PROMPT =
Rewrite the material starting at the line that contains "pose: elev=81.3 azim=251.9" and ending at the end of the material, changing "pose" to "camera" and keeping everything else the same. Leave the pictures out of your answer.

EXTRACTED ENTRIES =
--- --- ---
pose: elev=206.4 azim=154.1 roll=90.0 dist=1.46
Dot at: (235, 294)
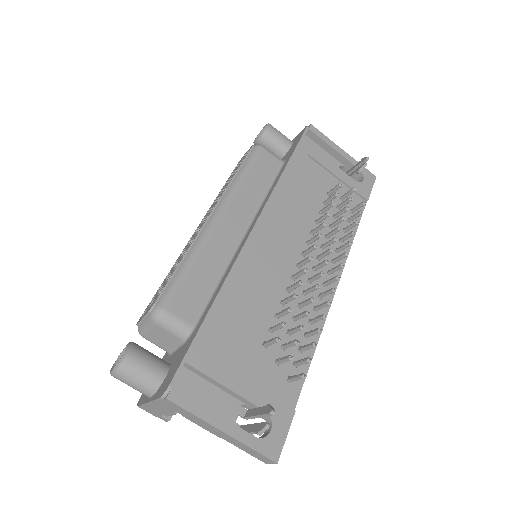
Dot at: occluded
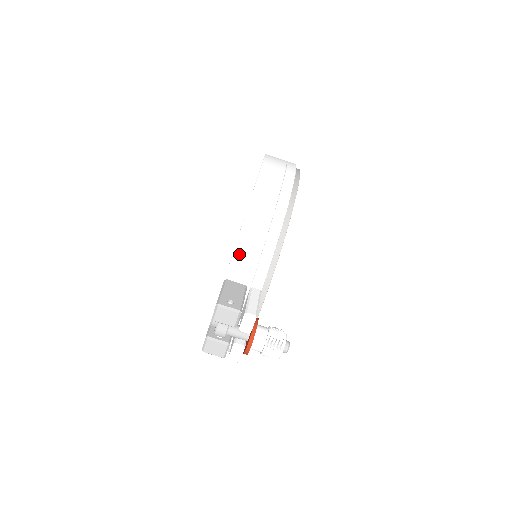
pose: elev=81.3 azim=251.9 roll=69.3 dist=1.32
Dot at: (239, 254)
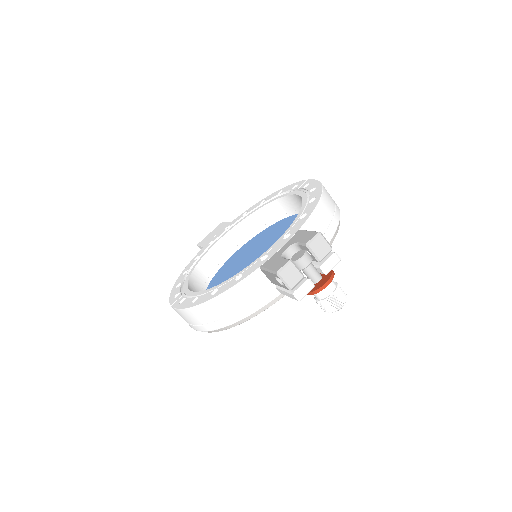
Dot at: (316, 217)
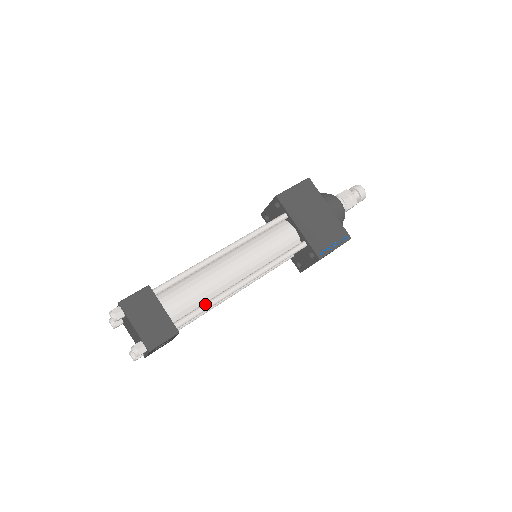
--- --- ---
RESPONSE BELOW =
camera: elev=81.3 azim=251.9 roll=69.3 dist=1.32
Dot at: (239, 254)
Dot at: (316, 217)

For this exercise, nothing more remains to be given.